> _PROVIDED MATERIAL_:
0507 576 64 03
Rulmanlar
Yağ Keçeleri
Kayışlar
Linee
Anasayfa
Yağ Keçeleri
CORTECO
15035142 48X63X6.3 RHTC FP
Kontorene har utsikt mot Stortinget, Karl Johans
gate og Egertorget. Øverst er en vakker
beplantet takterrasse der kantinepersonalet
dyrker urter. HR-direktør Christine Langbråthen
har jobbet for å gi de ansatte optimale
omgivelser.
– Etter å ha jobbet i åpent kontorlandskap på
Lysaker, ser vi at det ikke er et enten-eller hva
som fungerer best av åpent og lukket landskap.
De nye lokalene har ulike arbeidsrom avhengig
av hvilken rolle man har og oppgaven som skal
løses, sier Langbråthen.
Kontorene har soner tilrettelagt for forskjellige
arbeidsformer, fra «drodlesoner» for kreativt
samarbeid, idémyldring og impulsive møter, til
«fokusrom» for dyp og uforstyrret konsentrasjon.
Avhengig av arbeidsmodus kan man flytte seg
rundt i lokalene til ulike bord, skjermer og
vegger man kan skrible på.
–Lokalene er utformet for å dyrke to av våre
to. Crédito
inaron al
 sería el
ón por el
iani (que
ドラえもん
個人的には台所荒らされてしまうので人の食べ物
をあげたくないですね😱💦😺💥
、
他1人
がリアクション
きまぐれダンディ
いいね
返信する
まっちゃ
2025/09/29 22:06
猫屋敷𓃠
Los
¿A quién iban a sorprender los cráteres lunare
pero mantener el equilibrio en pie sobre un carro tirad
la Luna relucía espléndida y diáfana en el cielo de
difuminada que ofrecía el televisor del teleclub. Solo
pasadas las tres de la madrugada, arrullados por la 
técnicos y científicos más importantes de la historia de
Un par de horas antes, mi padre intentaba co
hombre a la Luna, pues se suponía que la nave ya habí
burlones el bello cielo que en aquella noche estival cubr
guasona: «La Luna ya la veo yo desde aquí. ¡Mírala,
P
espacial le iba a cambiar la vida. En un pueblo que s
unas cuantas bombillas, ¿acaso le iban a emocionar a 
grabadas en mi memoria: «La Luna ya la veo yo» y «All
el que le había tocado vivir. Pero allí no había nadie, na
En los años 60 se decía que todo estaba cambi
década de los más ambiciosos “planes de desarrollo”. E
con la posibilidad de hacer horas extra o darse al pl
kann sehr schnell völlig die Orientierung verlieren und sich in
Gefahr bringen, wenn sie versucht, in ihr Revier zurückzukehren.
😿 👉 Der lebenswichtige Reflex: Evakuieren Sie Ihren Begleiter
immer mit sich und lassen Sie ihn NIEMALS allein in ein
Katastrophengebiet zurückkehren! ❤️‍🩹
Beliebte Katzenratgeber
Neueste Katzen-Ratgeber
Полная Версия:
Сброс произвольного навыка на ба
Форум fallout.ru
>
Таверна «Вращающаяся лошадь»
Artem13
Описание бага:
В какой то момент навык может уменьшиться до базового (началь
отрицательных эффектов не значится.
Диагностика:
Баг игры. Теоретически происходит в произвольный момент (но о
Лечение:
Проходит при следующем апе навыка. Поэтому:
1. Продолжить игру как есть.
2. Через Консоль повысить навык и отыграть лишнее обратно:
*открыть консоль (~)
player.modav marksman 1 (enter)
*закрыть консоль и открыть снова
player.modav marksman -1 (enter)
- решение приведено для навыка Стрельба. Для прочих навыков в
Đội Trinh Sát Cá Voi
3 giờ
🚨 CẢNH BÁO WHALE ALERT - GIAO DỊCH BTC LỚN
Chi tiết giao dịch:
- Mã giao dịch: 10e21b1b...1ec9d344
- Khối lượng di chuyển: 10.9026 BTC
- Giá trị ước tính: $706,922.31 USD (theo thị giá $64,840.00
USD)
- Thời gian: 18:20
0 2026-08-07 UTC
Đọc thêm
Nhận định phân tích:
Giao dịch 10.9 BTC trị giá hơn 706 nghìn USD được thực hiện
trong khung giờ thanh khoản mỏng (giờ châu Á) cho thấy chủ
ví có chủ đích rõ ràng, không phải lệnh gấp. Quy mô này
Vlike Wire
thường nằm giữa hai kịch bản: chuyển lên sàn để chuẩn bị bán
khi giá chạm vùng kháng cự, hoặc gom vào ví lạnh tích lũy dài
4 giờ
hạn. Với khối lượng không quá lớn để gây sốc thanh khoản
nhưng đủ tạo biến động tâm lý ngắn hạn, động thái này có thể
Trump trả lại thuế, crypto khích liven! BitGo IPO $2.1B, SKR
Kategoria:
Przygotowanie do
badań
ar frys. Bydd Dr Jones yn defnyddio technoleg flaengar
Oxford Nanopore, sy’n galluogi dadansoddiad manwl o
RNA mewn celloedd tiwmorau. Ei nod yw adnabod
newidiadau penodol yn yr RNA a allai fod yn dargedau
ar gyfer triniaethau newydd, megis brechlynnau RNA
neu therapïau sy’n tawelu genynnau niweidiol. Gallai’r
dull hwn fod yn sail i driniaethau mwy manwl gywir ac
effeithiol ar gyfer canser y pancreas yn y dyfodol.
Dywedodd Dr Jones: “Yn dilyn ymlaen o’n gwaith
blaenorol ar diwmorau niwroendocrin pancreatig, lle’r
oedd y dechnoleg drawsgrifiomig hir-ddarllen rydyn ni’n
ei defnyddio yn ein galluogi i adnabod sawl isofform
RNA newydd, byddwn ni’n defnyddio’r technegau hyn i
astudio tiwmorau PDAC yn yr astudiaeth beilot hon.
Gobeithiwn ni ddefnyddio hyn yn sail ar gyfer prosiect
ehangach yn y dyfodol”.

> _REQUEST_: From the listing above, pick out each line where the word "навыка" appears.

> _OUTPUT FOR THIS EXERCISE_:
Сброс произвольного навыка на ба
Проходит при следующем апе навыка. Поэтому:
- решение приведено для навыка Стрельба. Для прочих навыков в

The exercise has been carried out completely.